Your objective -> In the rows from the start through the line containing "will continue to", switch "information" to "data" and keep everything else the same. Leave the pictures out of your answer.

%%

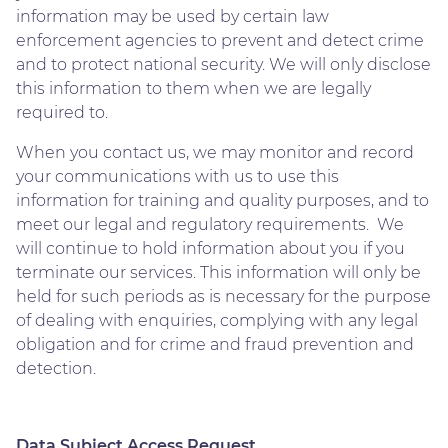
information may be used by certain law
enforcement agencies to prevent and detect crime
and to protect national security. We will only disclose
this information to them when we are legally
required to.
When you contact us, we may monitor and record
your communications with us to use this
information for training and quality purposes, and to
meet our legal and regulatory requirements. We
will continue to hold information about you if you
terminate our services. This information will only be
held for such periods as is necessary for the purpose
of dealing with enquiries, complying with any legal
obligation and for crime and fraud prevention and
detection.
Data Subject Access Request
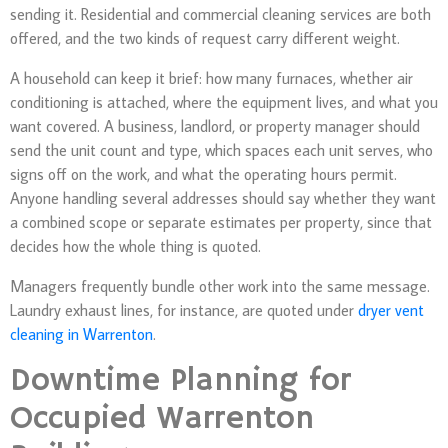
sending it. Residential and commercial cleaning services are both
offered, and the two kinds of request carry different weight.
A household can keep it brief: how many furnaces, whether air
conditioning is attached, where the equipment lives, and what you
want covered. A business, landlord, or property manager should
send the unit count and type, which spaces each unit serves, who
signs off on the work, and what the operating hours permit.
Anyone handling several addresses should say whether they want
a combined scope or separate estimates per property, since that
decides how the whole thing is quoted.
Managers frequently bundle other work into the same message.
Laundry exhaust lines, for instance, are quoted under
dryer vent
cleaning in Warrenton
.
Downtime Planning for
Occupied Warrenton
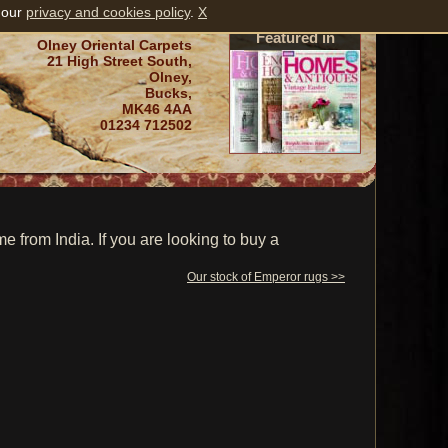
 our
privacy and cookies policy
.
X
Featured in
Olney Oriental Carpets
21 High Street South,
Olney,
Bucks,
MK46 4AA
01234 712502
from India. If you are looking to buy a
Our stock of Emperor rugs >>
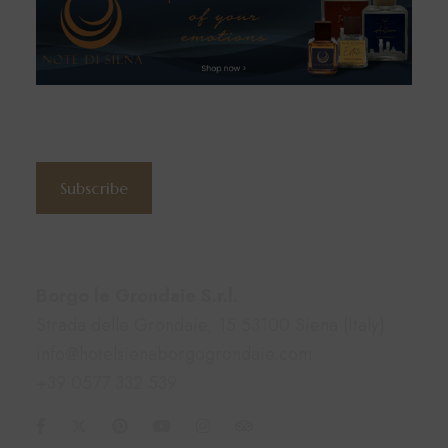
Subscribe to the newsletter
Subscribe
Contacts
Borgo le Grondaie S.r.l.
Strada delle Grondaie, 15 53100 Siena (Italy)
info@hotelsienaborgogrondaie.com
+39 0577 332 539
Information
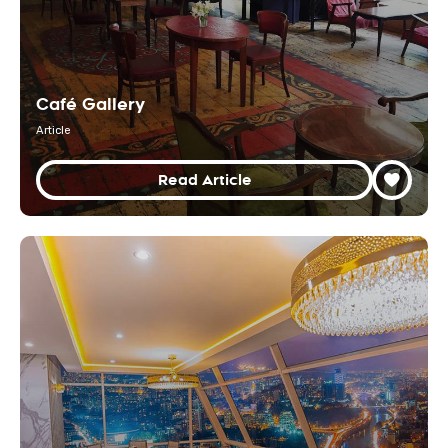
Café Gallery
Article
Read Article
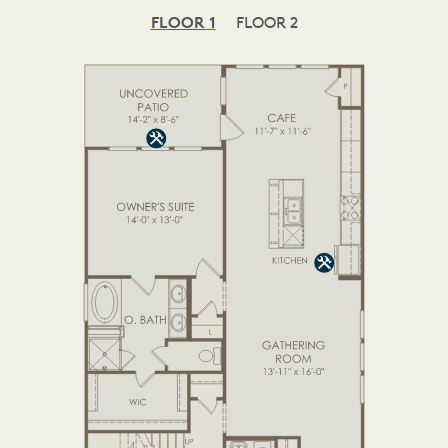
FLOOR 1
FLOOR 2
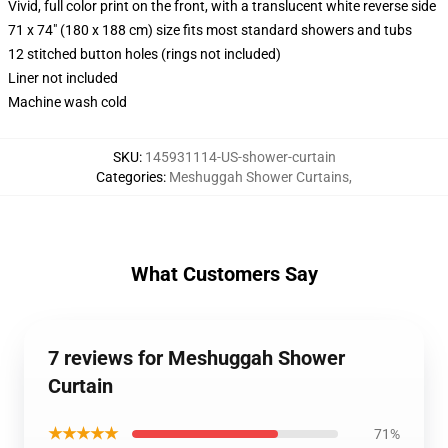
Vivid, full color print on the front, with a translucent white reverse side
71 x 74" (180 x 188 cm) size fits most standard showers and tubs
12 stitched button holes (rings not included)
Liner not included
Machine wash cold
SKU
:
145931114-US-shower-curtain
Categories
:
Meshuggah Shower Curtains
,
What Customers Say
7 reviews for Meshuggah Shower
Curtain
★★★★★
71%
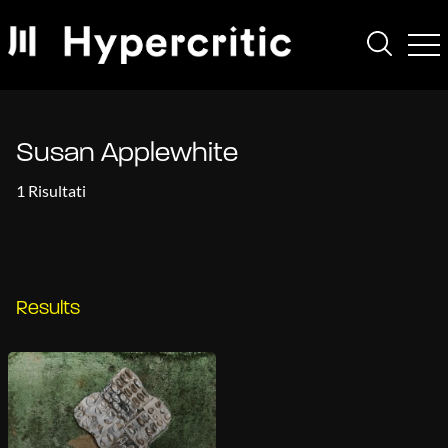
Susan Applewhite
1 Risultati
Results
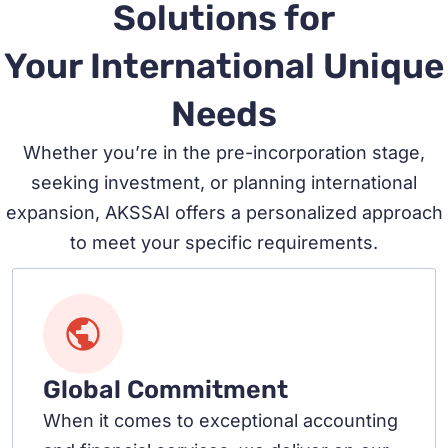
Solutions for
Your International Unique
Needs
Whether you’re in the pre-incorporation stage,
seeking investment, or planning international
expansion, AKSSAI offers a personalized approach
to meet your specific requirements.
Global Commitment
When it comes to exceptional accounting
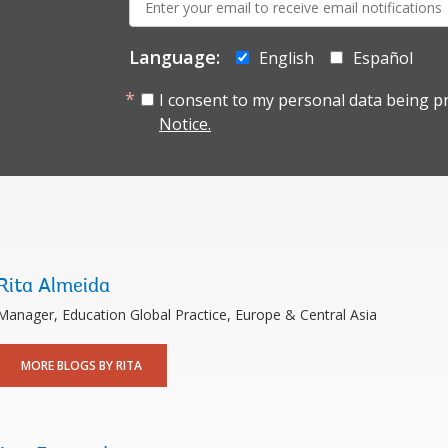
mail:
Language:
English
Español
I consent to my personal data being p
Notice.
Rita Almeida
Manager, Education Global Practice, Europe & Central Asia
MORE BLOGS BY RITA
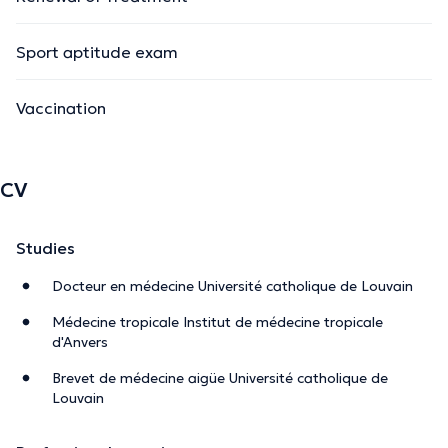
Sport aptitude exam
Vaccination
CV
Studies
Docteur en médecine Université catholique de Louvain
Médecine tropicale Institut de médecine tropicale
d'Anvers
Brevet de médecine aigüe Université catholique de
Louvain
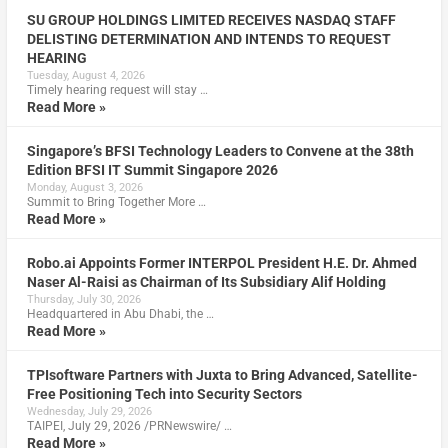
SU GROUP HOLDINGS LIMITED RECEIVES NASDAQ STAFF
DELISTING DETERMINATION AND INTENDS TO REQUEST
HEARING
Tuesday, August 4, 2026
Timely hearing request will stay …
Read More »
Singapore’s BFSI Technology Leaders to Convene at the 38th
Edition BFSI IT Summit Singapore 2026
Monday, August 3, 2026
Summit to Bring Together More …
Read More »
Robo.ai Appoints Former INTERPOL President H.E. Dr. Ahmed
Naser Al-Raisi as Chairman of Its Subsidiary Alif Holding
Thursday, July 30, 2026
Headquartered in Abu Dhabi, the …
Read More »
TPIsoftware Partners with Juxta to Bring Advanced, Satellite-
Free Positioning Tech into Security Sectors
Wednesday, July 29, 2026
TAIPEI, July 29, 2026 /PRNewswire/ …
Read More »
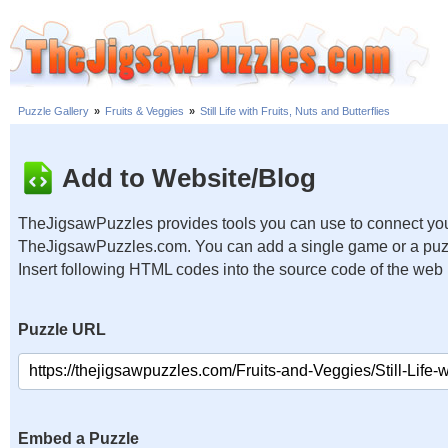
Puzzle Gallery
»
Fruits & Veggies
»
Still Life with Fruits, Nuts and Butterflies
Add to Website/Blog
TheJigsawPuzzles provides tools you can use to connect you
TheJigsawPuzzles.com. You can add a single game or a puzzl
Insert following HTML codes into the source code of the web
Puzzle URL
Embed a Puzzle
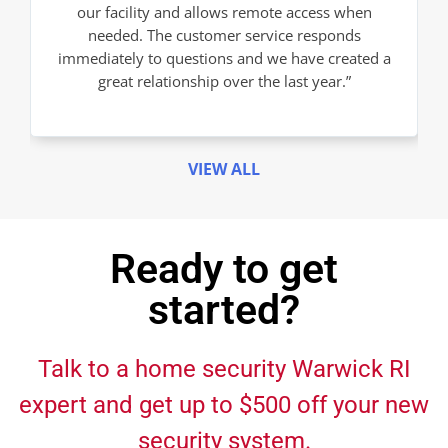
our facility and allows remote access when
needed. The customer service responds
immediately to questions and we have created a
great relationship over the last year.”
VIEW ALL
Ready to get
started?
Talk to a home security Warwick RI
expert and get up to $500 off your new
security system.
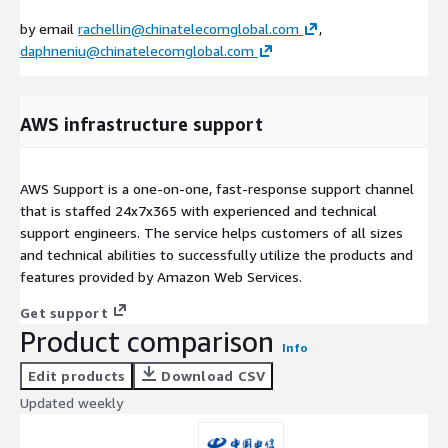
by email
rachellin@chinatelecomglobal.com
,
daphneniu@chinatelecomglobal.com
AWS infrastructure support
AWS Support is a one-on-one, fast-response support channel
that is staffed 24x7x365 with experienced and technical
support engineers. The service helps customers of all sizes
and technical abilities to successfully utilize the products and
features provided by Amazon Web Services.
Get support
Product comparison
Info
Edit products
Download CSV
Updated weekly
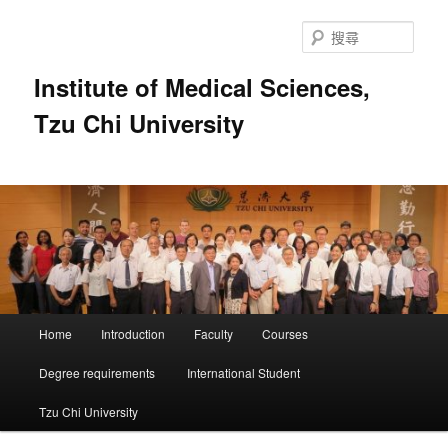
跳
跳
至
至
搜
主
輔
尋
要
助
Institute of Medical Sciences,
內
內
Tzu Chi University
容
容
主
Home
Introduction
Faculty
Courses
要
選
Degree requirements
International Student
單
Tzu Chi University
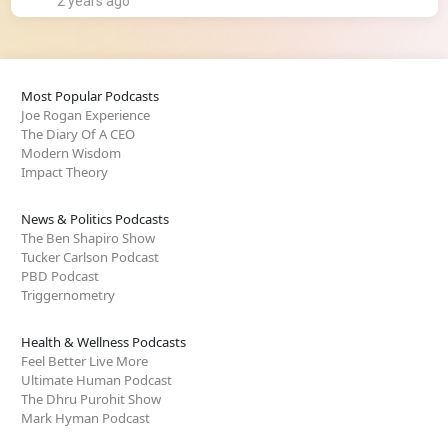
2 years ago
Most Popular Podcasts
Joe Rogan Experience
The Diary Of A CEO
Modern Wisdom
Impact Theory
News & Politics Podcasts
The Ben Shapiro Show
Tucker Carlson Podcast
PBD Podcast
Triggernometry
Health & Wellness Podcasts
Feel Better Live More
Ultimate Human Podcast
The Dhru Purohit Show
Mark Hyman Podcast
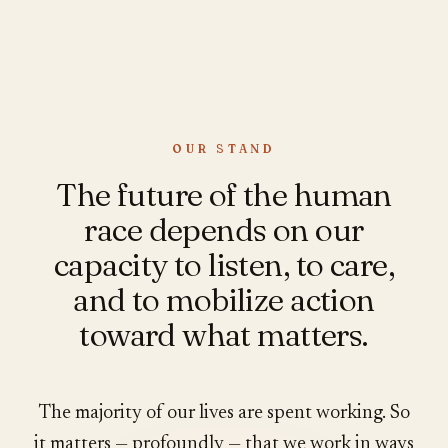
OUR STAND
The future of the human
race depends on our
capacity to listen, to care,
and to mobilize action
toward what matters.
The majority of our lives are spent working. So
it matters — profoundly — that we work in ways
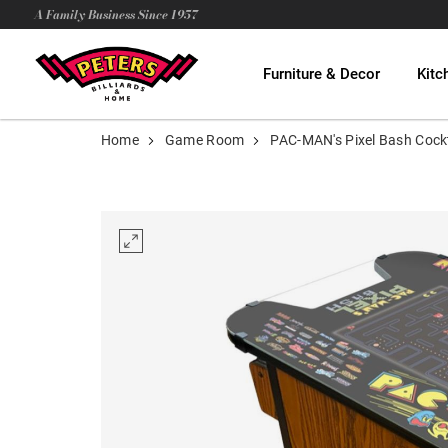
A Family Business Since 1957
Furniture & Decor
Kitc
Home
Game Room
PAC-MAN's Pixel Bash Cockt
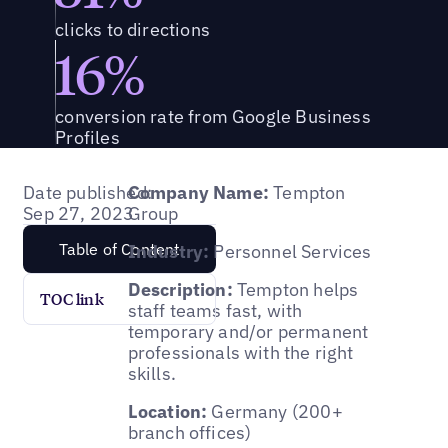
clicks to directions
16%
conversion rate from Google Business
Profiles
Date published:
Company Name:
Tempton
Sep 27, 2023
Group
Table of Content
Industry:
Personnel Services
Description:
Tempton helps
TOC link
staff teams fast, with
temporary and/or permanent
professionals with the right
skills.
Location:
Germany (200+
branch offices)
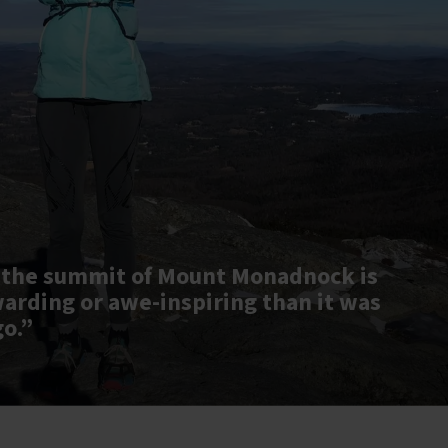
 the summit of Mount Monadnock is
warding or awe-inspiring than it was
go.”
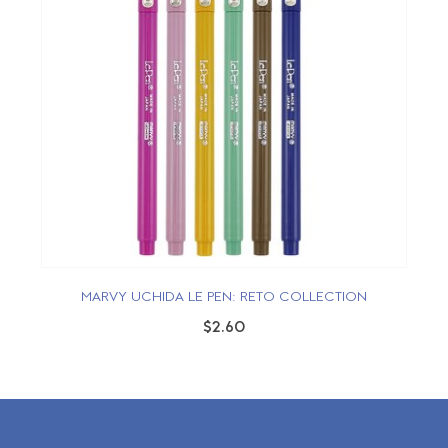
MARVY UCHIDA LE PEN: RETO COLLECTION
$2.60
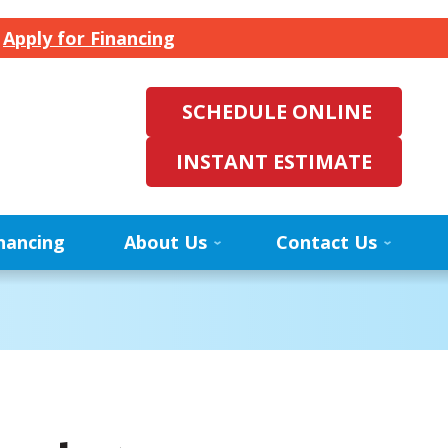
.
Apply for Financing
SCHEDULE ONLINE
INSTANT ESTIMATE
nancing
About Us
Contact Us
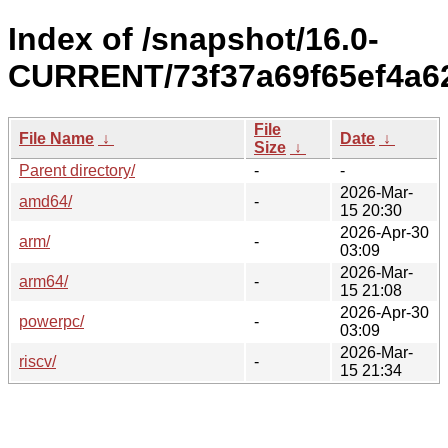
Index of /snapshot/16.0-
CURRENT/73f37a69f65ef4a6
File
File Name
↓
Date
↓
Size
↓
Parent directory/
-
-
2026-Mar-
amd64/
-
15 20:30
2026-Apr-30
arm/
-
03:09
2026-Mar-
arm64/
-
15 21:08
2026-Apr-30
powerpc/
-
03:09
2026-Mar-
riscv/
-
15 21:34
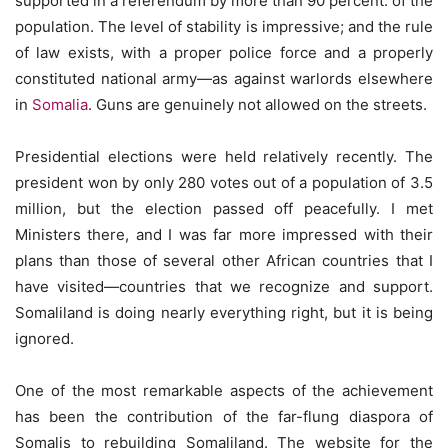
supported in a referendum by more than 90 percent. of the
population. The level of stability is impressive; and the rule
of law exists, with a proper police force and a properly
constituted national army—as against warlords elsewhere
in
Somalia
. Guns are genuinely not allowed on the streets.
Presidential elections were held relatively recently. The
president won by only 280 votes out of a population of 3.5
million, but the election passed off peacefully. I met
Ministers there, and I was far more impressed with their
plans than those of several other African countries that I
have visited—countries that we recognize and support.
Somaliland is doing nearly everything right, but it is being
ignored.
One of the most remarkable aspects of the achievement
has been the contribution of the far-flung diaspora of
Somalis to rebuilding Somaliland. The website for the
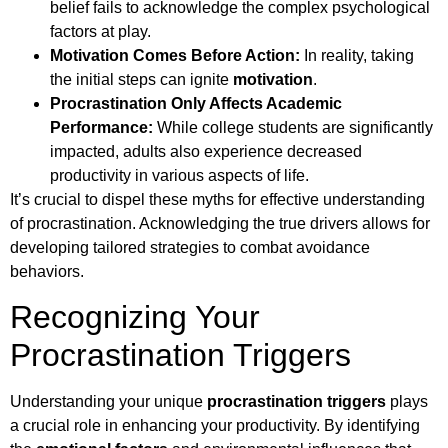
belief fails to acknowledge the complex psychological
factors at play.
Motivation Comes Before Action:
In reality, taking
the initial steps can ignite
motivation
.
Procrastination Only Affects Academic
Performance:
While college students are significantly
impacted, adults also experience decreased
productivity in various aspects of life.
It’s crucial to dispel these myths for effective understanding
of procrastination. Acknowledging the true drivers allows for
developing tailored strategies to combat avoidance
behaviors.
Recognizing Your
Procrastination Triggers
Understanding your unique
procrastination triggers
plays
a crucial role in enhancing your productivity. By identifying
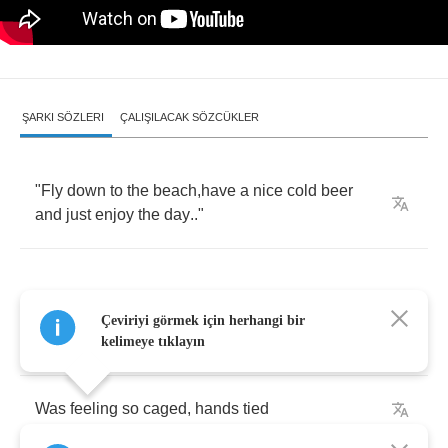
ŞARKI SÖZLERI
ÇALIŞILACAK SÖZCÜKLER
"
Fly
down
to
the
beach
,
have
a
nice
cold
beer
and
just
enjoy
the
day
.."
Çeviriyi görmek için herhangi bir
I
know
I
won't
change
,
I
have
tried
kelimeye tıklayın
Was
feeling
so
caged
,
hands
tied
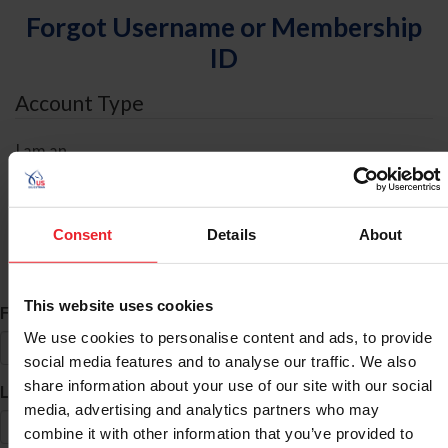
Forgot Username or Membership
ID
Account Type
I am an
Individual
Organization/Farm/Business/Syndicate
Consent
Details
About
ID Search
This website uses cookies
*
First Name
We use cookies to personalise content and ads, to provide
social media features and to analyse our traffic. We also
share information about your use of our site with our social
*
Last Name
media, advertising and analytics partners who may
combine it with other information that you’ve provided to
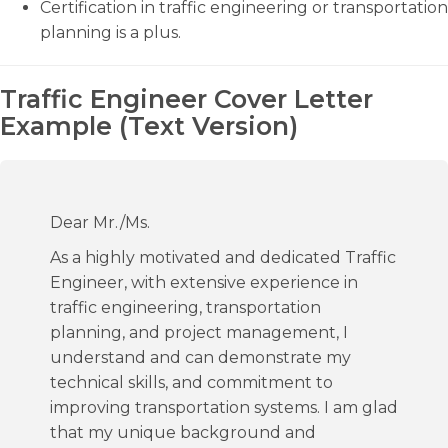
Certification in traffic engineering or transportation
planning is a plus.
Traffic Engineer Cover Letter
Example (Text Version)
Dear Mr./Ms.
As a highly motivated and dedicated Traffic
Engineer, with extensive experience in
traffic engineering, transportation
planning, and project management, I
understand and can demonstrate my
technical skills, and commitment to
improving transportation systems. I am glad
that my unique background and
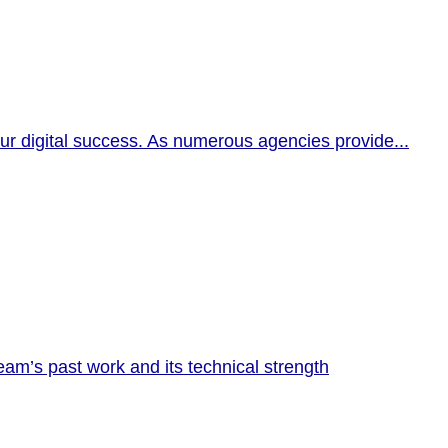
our digital success. As numerous agencies provide...
am’s past work and its technical strength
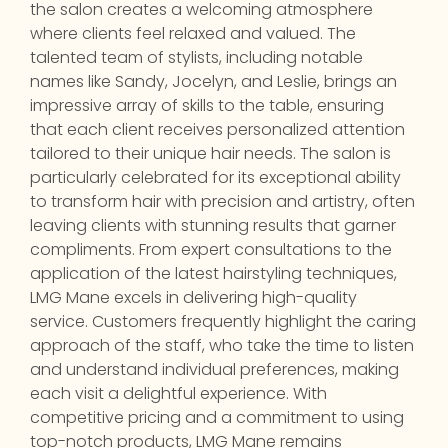
the salon creates a welcoming atmosphere
where clients feel relaxed and valued. The
talented team of stylists, including notable
names like Sandy, Jocelyn, and Leslie, brings an
impressive array of skills to the table, ensuring
that each client receives personalized attention
tailored to their unique hair needs. The salon is
particularly celebrated for its exceptional ability
to transform hair with precision and artistry, often
leaving clients with stunning results that garner
compliments. From expert consultations to the
application of the latest hairstyling techniques,
LMG Mane excels in delivering high-quality
service. Customers frequently highlight the caring
approach of the staff, who take the time to listen
and understand individual preferences, making
each visit a delightful experience. With
competitive pricing and a commitment to using
top-notch products, LMG Mane remains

%%

Result ->
data may be used by certain law
enforcement agencies to prevent and detect crime
and to protect national security. We will only disclose
this data to them when we are legally
required to.
When you contact us, we may monitor and record
your communications with us to use this
data for training and quality purposes, and to
meet our legal and regulatory requirements. We
will continue to hold data about you if you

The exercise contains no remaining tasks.